Dr. Ola Bratt, a urologist at the Helsingborg Hospital in Sweden, and colleagues analyzed data on 22,511 brothers of men with prostate cancer and 13,975 prostate cancer patients in Sweden’s National Prostate Cancer Registry. They reported online in the Journal of the National Cancer Institute that men with a brother or father who had been diagnosed with prostate cancer had three times the normal risk of being diagnosed with a tumor themselves. Most of that increased risk, however, was attributable to finding low-grade non-aggressive tumors of the sort that would never be found and never produce symptoms if doctors didn’t go looking for them.

The risk of such a diagnosis was 4.3 times as high in the first year after a family member had been diagnosed, again suggesting a role for testing. The risk also was higher for men of higher socioeconomic status, who were more likely to seek testing.

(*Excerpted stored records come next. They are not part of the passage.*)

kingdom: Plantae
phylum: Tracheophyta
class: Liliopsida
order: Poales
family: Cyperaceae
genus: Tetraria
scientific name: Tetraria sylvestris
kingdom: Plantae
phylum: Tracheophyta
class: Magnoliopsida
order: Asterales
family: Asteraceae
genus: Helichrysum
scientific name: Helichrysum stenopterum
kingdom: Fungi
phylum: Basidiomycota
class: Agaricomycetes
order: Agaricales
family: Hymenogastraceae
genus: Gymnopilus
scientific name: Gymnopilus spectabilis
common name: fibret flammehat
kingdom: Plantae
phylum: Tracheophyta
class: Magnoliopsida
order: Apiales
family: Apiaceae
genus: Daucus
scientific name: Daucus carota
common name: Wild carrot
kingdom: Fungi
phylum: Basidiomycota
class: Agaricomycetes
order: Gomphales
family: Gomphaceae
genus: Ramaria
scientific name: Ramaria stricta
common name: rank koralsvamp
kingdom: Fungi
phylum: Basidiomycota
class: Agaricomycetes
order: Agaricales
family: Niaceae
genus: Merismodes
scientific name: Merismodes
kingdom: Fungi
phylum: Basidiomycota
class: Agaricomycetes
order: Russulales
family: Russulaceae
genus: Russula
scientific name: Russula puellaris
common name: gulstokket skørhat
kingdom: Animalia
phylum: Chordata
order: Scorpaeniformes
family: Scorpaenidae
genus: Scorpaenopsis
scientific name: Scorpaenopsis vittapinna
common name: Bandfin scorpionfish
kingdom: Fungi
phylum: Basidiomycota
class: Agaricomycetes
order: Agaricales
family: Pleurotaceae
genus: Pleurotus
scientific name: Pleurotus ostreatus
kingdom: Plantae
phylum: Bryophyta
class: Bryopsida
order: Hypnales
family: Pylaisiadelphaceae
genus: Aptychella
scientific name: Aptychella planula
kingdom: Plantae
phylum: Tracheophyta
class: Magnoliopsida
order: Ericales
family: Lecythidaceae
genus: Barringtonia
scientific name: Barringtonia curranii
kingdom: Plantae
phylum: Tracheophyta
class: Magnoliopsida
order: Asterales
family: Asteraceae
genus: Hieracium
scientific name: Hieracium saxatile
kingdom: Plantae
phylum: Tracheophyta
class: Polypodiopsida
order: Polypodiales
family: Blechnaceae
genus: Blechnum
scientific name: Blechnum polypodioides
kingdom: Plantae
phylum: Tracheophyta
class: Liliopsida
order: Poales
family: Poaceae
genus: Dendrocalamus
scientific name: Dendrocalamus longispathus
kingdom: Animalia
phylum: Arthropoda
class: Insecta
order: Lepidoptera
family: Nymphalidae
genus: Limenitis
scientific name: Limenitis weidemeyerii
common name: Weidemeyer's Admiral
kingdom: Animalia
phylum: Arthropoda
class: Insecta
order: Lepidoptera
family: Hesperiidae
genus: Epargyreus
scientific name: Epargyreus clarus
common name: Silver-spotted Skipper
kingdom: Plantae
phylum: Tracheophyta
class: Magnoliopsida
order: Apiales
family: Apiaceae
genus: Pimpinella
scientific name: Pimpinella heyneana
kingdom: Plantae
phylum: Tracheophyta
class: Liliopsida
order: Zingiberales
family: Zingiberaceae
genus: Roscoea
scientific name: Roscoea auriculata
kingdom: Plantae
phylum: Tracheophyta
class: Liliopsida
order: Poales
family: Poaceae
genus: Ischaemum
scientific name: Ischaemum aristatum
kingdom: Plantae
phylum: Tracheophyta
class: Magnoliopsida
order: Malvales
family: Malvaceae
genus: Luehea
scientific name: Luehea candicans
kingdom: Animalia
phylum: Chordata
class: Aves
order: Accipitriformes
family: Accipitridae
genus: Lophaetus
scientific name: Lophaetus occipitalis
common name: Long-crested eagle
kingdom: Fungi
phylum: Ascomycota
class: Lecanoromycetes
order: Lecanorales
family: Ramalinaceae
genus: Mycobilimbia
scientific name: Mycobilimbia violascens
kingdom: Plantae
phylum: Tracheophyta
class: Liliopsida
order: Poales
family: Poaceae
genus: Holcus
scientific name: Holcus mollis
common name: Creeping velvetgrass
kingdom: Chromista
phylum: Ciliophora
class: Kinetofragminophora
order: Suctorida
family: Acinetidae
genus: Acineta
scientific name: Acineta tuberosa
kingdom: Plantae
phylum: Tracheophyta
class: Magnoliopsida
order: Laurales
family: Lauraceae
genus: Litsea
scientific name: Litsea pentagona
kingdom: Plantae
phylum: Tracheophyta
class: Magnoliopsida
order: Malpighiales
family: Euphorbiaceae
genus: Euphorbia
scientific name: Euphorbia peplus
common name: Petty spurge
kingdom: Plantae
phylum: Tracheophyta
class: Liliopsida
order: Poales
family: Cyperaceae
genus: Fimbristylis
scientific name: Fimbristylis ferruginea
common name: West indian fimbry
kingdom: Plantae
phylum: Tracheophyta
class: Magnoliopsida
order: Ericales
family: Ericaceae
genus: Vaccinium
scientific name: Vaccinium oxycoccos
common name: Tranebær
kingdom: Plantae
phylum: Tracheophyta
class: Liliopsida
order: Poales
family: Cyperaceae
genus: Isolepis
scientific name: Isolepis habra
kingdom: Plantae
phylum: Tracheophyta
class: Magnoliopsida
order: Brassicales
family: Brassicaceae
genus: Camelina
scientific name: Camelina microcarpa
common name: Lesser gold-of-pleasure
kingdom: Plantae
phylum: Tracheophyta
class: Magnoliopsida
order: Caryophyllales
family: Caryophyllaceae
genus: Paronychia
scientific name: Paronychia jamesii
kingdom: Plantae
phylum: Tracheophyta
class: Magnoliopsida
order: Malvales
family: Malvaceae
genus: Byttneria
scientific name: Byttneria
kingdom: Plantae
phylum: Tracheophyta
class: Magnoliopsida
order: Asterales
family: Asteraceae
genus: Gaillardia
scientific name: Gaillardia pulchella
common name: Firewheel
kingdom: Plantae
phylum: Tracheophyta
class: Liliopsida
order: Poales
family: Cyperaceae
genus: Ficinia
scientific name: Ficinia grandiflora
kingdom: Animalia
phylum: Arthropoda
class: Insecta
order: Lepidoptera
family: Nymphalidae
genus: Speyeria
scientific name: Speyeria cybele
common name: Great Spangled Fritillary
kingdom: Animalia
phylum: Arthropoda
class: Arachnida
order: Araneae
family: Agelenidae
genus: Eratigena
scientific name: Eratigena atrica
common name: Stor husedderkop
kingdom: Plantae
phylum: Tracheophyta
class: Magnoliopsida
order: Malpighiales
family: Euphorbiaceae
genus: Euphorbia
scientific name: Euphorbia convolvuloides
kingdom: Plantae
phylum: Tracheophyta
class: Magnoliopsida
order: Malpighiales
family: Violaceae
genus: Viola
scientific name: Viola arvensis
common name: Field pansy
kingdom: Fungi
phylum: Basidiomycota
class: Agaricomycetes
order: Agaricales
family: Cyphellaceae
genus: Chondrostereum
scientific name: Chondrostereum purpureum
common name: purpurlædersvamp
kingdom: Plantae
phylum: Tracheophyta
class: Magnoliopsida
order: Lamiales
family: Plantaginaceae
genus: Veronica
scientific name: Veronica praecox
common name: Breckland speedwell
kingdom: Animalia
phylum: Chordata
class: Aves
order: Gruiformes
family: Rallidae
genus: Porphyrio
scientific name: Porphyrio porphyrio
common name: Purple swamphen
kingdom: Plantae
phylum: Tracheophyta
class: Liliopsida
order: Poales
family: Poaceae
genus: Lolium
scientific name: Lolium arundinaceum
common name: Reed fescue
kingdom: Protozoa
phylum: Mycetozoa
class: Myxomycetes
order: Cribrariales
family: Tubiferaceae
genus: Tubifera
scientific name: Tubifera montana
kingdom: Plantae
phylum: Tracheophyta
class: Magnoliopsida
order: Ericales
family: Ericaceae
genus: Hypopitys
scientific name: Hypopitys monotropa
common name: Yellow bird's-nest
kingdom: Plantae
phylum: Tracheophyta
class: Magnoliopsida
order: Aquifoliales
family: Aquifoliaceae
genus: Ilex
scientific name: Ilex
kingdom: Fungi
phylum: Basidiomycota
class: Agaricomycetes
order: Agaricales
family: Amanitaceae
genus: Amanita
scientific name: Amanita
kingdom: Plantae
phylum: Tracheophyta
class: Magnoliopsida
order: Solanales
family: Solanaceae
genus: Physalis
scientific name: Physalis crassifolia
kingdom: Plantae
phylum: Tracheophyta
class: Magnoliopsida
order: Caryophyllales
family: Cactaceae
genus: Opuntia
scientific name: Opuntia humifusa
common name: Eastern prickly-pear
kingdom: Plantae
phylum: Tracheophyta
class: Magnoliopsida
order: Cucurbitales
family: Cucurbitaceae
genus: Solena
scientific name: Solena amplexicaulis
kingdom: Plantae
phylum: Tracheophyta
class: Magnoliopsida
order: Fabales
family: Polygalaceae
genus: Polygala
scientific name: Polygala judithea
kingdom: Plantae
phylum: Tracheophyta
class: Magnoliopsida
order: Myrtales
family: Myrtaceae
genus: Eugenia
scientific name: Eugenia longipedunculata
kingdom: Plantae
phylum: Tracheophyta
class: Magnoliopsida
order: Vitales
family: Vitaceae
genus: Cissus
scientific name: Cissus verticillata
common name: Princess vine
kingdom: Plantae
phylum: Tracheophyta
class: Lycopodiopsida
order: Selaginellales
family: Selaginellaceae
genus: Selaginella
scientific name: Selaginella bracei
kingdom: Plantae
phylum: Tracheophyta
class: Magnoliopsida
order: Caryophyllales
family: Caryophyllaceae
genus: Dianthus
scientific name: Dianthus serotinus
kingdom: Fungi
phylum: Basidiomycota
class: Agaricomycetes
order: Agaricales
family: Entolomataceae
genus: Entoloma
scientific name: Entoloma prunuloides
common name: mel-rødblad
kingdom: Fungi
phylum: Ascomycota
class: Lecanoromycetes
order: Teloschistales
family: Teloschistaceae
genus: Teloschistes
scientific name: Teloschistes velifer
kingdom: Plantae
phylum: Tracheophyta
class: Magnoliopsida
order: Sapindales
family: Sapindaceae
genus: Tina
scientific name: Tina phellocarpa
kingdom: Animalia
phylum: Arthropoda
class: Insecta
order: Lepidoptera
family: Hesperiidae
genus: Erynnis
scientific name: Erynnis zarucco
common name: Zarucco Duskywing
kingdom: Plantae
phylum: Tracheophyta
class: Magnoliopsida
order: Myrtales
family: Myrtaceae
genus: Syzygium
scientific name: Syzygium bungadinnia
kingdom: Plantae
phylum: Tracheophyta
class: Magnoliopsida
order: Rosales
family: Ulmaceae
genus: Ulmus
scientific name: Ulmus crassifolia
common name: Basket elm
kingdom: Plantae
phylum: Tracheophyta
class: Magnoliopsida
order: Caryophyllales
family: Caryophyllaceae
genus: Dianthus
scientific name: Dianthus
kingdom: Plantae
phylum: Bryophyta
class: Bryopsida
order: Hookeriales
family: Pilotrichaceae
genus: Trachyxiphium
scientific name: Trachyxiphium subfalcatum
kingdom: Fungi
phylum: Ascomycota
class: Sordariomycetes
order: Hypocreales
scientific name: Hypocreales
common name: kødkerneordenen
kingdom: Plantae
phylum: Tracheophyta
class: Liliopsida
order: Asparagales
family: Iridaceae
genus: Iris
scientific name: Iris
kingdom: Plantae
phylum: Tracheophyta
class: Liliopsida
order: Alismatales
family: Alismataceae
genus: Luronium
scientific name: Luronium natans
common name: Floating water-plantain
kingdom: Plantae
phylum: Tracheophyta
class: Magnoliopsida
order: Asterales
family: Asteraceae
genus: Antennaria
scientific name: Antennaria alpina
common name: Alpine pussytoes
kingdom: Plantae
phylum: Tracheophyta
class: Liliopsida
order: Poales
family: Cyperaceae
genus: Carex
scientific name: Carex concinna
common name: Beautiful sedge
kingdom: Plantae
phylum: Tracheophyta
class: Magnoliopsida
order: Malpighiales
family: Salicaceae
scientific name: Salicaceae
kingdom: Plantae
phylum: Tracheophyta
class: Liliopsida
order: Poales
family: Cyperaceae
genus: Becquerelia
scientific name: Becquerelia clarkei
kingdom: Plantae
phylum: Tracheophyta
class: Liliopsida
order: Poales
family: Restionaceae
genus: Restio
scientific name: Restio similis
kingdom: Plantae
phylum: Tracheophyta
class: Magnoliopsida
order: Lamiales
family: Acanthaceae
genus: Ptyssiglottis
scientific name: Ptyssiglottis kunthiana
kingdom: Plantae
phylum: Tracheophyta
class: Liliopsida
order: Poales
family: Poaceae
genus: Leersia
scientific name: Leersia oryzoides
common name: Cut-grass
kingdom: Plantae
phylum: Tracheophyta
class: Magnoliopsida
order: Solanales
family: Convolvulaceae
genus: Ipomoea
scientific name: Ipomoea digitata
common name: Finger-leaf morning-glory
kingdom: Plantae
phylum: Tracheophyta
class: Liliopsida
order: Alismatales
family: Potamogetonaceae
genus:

The Swedes could not determine precisely what proportion of the purported familial link to prostate cancer was due to so-called detection bias, caused by increased testing of family members of those with the disease, but they concluded that it was definitely contributing to the observed increase in risk.

In an editorial accompanying the study, researchers from the University of Texas Health Science Center in San Antonio concluded that “perhaps the best tactic would be to change our approach from seeking risk factors for prostate cancer (a disease that is ubiquitous, with many patients probably being better off if it were not detected by screening) to an assessment of factors related to biologically consequential prostate cancer (i.e., metastatic disease or prostate cancer-specific death).”